Records shown =
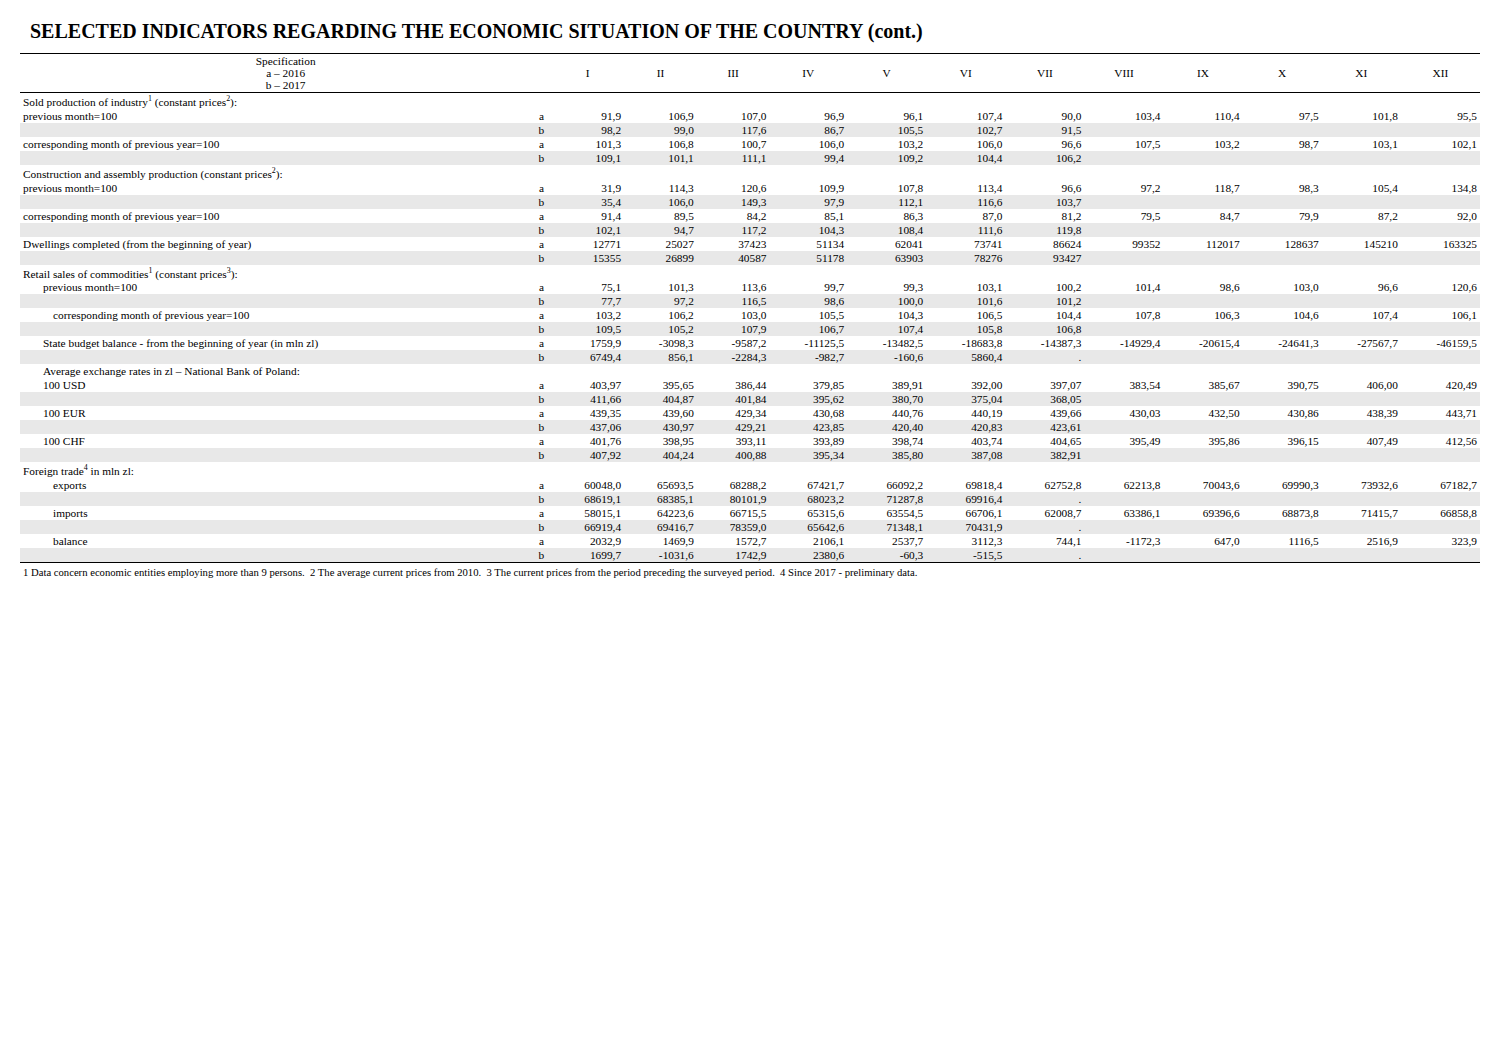SELECTED INDICATORS REGARDING THE ECONOMIC SITUATION OF THE COUNTRY (cont.)
| Specification a – 2016 b – 2017 | I | II | III | IV | V | VI | VII | VIII | IX | X | XI | XII |
| --- | --- | --- | --- | --- | --- | --- | --- | --- | --- | --- | --- | --- |
| Sold production of industry 1 (constant prices 2 ): |
| previous month=100 | a | 91,9 | 106,9 | 107,0 | 96,9 | 96,1 | 107,4 | 90,0 | 103,4 | 110,4 | 97,5 | 101,8 | 95,5 |
| | b | 98,2 | 99,0 | 117,6 | 86,7 | 105,5 | 102,7 | 91,5 | | | | | |
| corresponding month of previous year=100 | a | 101,3 | 106,8 | 100,7 | 106,0 | 103,2 | 106,0 | 96,6 | 107,5 | 103,2 | 98,7 | 103,1 | 102,1 |
| | b | 109,1 | 101,1 | 111,1 | 99,4 | 109,2 | 104,4 | 106,2 | | | | | |
| Construction and assembly production (constant prices 2 ): |
| previous month=100 | a | 31,9 | 114,3 | 120,6 | 109,9 | 107,8 | 113,4 | 96,6 | 97,2 | 118,7 | 98,3 | 105,4 | 134,8 |
| | b | 35,4 | 106,0 | 149,3 | 97,9 | 112,1 | 116,6 | 103,7 | | | | | |
| corresponding month of previous year=100 | a | 91,4 | 89,5 | 84,2 | 85,1 | 86,3 | 87,0 | 81,2 | 79,5 | 84,7 | 79,9 | 87,2 | 92,0 |
| | b | 102,1 | 94,7 | 117,2 | 104,3 | 108,4 | 111,6 | 119,8 | | | | | |
| Dwellings completed (from the beginning of year) | a | 12771 | 25027 | 37423 | 51134 | 62041 | 73741 | 86624 | 99352 | 112017 | 128637 | 145210 | 163325 |
| | b | 15355 | 26899 | 40587 | 51178 | 63903 | 78276 | 93427 | | | | | |
| Retail sales of commodities 1 (constant prices 3 ): |
| previous month=100 | a | 75,1 | 101,3 | 113,6 | 99,7 | 99,3 | 103,1 | 100,2 | 101,4 | 98,6 | 103,0 | 96,6 | 120,6 |
| | b | 77,7 | 97,2 | 116,5 | 98,6 | 100,0 | 101,6 | 101,2 | | | | | |
| corresponding month of previous year=100 | a | 103,2 | 106,2 | 103,0 | 105,5 | 104,3 | 106,5 | 104,4 | 107,8 | 106,3 | 104,6 | 107,4 | 106,1 |
| | b | 109,5 | 105,2 | 107,9 | 106,7 | 107,4 | 105,8 | 106,8 | | | | | |
| State budget balance - from the beginning of year (in mln zl) | a | 1759,9 | -3098,3 | -9587,2 | -11125,5 | -13482,5 | -18683,8 | -14387,3 | -14929,4 | -20615,4 | -24641,3 | -27567,7 | -46159,5 |
| | b | 6749,4 | 856,1 | -2284,3 | -982,7 | -160,6 | 5860,4 | . | | | | | |
| Average exchange rates in zl – National Bank of Poland: |
| 100 USD | a | 403,97 | 395,65 | 386,44 | 379,85 | 389,91 | 392,00 | 397,07 | 383,54 | 385,67 | 390,75 | 406,00 | 420,49 |
| | b | 411,66 | 404,87 | 401,84 | 395,62 | 380,70 | 375,04 | 368,05 | | | | | |
| 100 EUR | a | 439,35 | 439,60 | 429,34 | 430,68 | 440,76 | 440,19 | 439,66 | 430,03 | 432,50 | 430,86 | 438,39 | 443,71 |
| | b | 437,06 | 430,97 | 429,21 | 423,85 | 420,40 | 420,83 | 423,61 | | | | | |
| 100 CHF | a | 401,76 | 398,95 | 393,11 | 393,89 | 398,74 | 403,74 | 404,65 | 395,49 | 395,86 | 396,15 | 407,49 | 412,56 |
| | b | 407,92 | 404,24 | 400,88 | 395,34 | 385,80 | 387,08 | 382,91 | | | | | |
| Foreign trade 4 in mln zl: |
| exports | a | 60048,0 | 65693,5 | 68288,2 | 67421,7 | 66092,2 | 69818,4 | 62752,8 | 62213,8 | 70043,6 | 69990,3 | 73932,6 | 67182,7 |
| | b | 68619,1 | 68385,1 | 80101,9 | 68023,2 | 71287,8 | 69916,4 | . | | | | | |
| imports | a | 58015,1 | 64223,6 | 66715,5 | 65315,6 | 63554,5 | 66706,1 | 62008,7 | 63386,1 | 69396,6 | 68873,8 | 71415,7 | 66858,8 |
| | b | 66919,4 | 69416,7 | 78359,0 | 65642,6 | 71348,1 | 70431,9 | . | | | | | |
| balance | a | 2032,9 | 1469,9 | 1572,7 | 2106,1 | 2537,7 | 3112,3 | 744,1 | -1172,3 | 647,0 | 1116,5 | 2516,9 | 323,9 |
| | b | 1699,7 | -1031,6 | 1742,9 | 2380,6 | -60,3 | -515,5 | . | | | | | |
| 1 Data concern economic entities employing more than 9 persons. 2 The average current prices from 2010. 3 The current prices from the period preceding the surveyed period. 4 Since 2017 - preliminary data. |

Aim of the exercise = Your answer must be an exact transcription of the records above, minus the pictures.

Reply =
SELECTED INDICATORS REGARDING THE ECONOMIC SITUATION OF THE COUNTRY (cont.)
| Specification a – 2016 b – 2017 | I | II | III | IV | V | VI | VII | VIII | IX | X | XI | XII |
| --- | --- | --- | --- | --- | --- | --- | --- | --- | --- | --- | --- | --- |
| Sold production of industry 1 (constant prices 2 ): |
| previous month=100 | a | 91,9 | 106,9 | 107,0 | 96,9 | 96,1 | 107,4 | 90,0 | 103,4 | 110,4 | 97,5 | 101,8 | 95,5 |
| | b | 98,2 | 99,0 | 117,6 | 86,7 | 105,5 | 102,7 | 91,5 | | | | | |
| corresponding month of previous year=100 | a | 101,3 | 106,8 | 100,7 | 106,0 | 103,2 | 106,0 | 96,6 | 107,5 | 103,2 | 98,7 | 103,1 | 102,1 |
| | b | 109,1 | 101,1 | 111,1 | 99,4 | 109,2 | 104,4 | 106,2 | | | | | |
| Construction and assembly production (constant prices 2 ): |
| previous month=100 | a | 31,9 | 114,3 | 120,6 | 109,9 | 107,8 | 113,4 | 96,6 | 97,2 | 118,7 | 98,3 | 105,4 | 134,8 |
| | b | 35,4 | 106,0 | 149,3 | 97,9 | 112,1 | 116,6 | 103,7 | | | | | |
| corresponding month of previous year=100 | a | 91,4 | 89,5 | 84,2 | 85,1 | 86,3 | 87,0 | 81,2 | 79,5 | 84,7 | 79,9 | 87,2 | 92,0 |
| | b | 102,1 | 94,7 | 117,2 | 104,3 | 108,4 | 111,6 | 119,8 | | | | | |
| Dwellings completed (from the beginning of year) | a | 12771 | 25027 | 37423 | 51134 | 62041 | 73741 | 86624 | 99352 | 112017 | 128637 | 145210 | 163325 |
| | b | 15355 | 26899 | 40587 | 51178 | 63903 | 78276 | 93427 | | | | | |
| Retail sales of commodities 1 (constant prices 3 ): |
| previous month=100 | a | 75,1 | 101,3 | 113,6 | 99,7 | 99,3 | 103,1 | 100,2 | 101,4 | 98,6 | 103,0 | 96,6 | 120,6 |
| | b | 77,7 | 97,2 | 116,5 | 98,6 | 100,0 | 101,6 | 101,2 | | | | | |
| corresponding month of previous year=100 | a | 103,2 | 106,2 | 103,0 | 105,5 | 104,3 | 106,5 | 104,4 | 107,8 | 106,3 | 104,6 | 107,4 | 106,1 |
| | b | 109,5 | 105,2 | 107,9 | 106,7 | 107,4 | 105,8 | 106,8 | | | | | |
| State budget balance - from the beginning of year (in mln zl) | a | 1759,9 | -3098,3 | -9587,2 | -11125,5 | -13482,5 | -18683,8 | -14387,3 | -14929,4 | -20615,4 | -24641,3 | -27567,7 | -46159,5 |
| | b | 6749,4 | 856,1 | -2284,3 | -982,7 | -160,6 | 5860,4 | . | | | | | |
| Average exchange rates in zl – National Bank of Poland: |
| 100 USD | a | 403,97 | 395,65 | 386,44 | 379,85 | 389,91 | 392,00 | 397,07 | 383,54 | 385,67 | 390,75 | 406,00 | 420,49 |
| | b | 411,66 | 404,87 | 401,84 | 395,62 | 380,70 | 375,04 | 368,05 | | | | | |
| 100 EUR | a | 439,35 | 439,60 | 429,34 | 430,68 | 440,76 | 440,19 | 439,66 | 430,03 | 432,50 | 430,86 | 438,39 | 443,71 |
| | b | 437,06 | 430,97 | 429,21 | 423,85 | 420,40 | 420,83 | 423,61 | | | | | |
| 100 CHF | a | 401,76 | 398,95 | 393,11 | 393,89 | 398,74 | 403,74 | 404,65 | 395,49 | 395,86 | 396,15 | 407,49 | 412,56 |
| | b | 407,92 | 404,24 | 400,88 | 395,34 | 385,80 | 387,08 | 382,91 | | | | | |
| Foreign trade 4 in mln zl: |
| exports | a | 60048,0 | 65693,5 | 68288,2 | 67421,7 | 66092,2 | 69818,4 | 62752,8 | 62213,8 | 70043,6 | 69990,3 | 73932,6 | 67182,7 |
| | b | 68619,1 | 68385,1 | 80101,9 | 68023,2 | 71287,8 | 69916,4 | . | | | | | |
| imports | a | 58015,1 | 64223,6 | 66715,5 | 65315,6 | 63554,5 | 66706,1 | 62008,7 | 63386,1 | 69396,6 | 68873,8 | 71415,7 | 66858,8 |
| | b | 66919,4 | 69416,7 | 78359,0 | 65642,6 | 71348,1 | 70431,9 | . | | | | | |
| balance | a | 2032,9 | 1469,9 | 1572,7 | 2106,1 | 2537,7 | 3112,3 | 744,1 | -1172,3 | 647,0 | 1116,5 | 2516,9 | 323,9 |
| | b | 1699,7 | -1031,6 | 1742,9 | 2380,6 | -60,3 | -515,5 | . | | | | | |
| 1 Data concern economic entities employing more than 9 persons. 2 The average current prices from 2010. 3 The current prices from the period preceding the surveyed period. 4 Since 2017 - preliminary data. |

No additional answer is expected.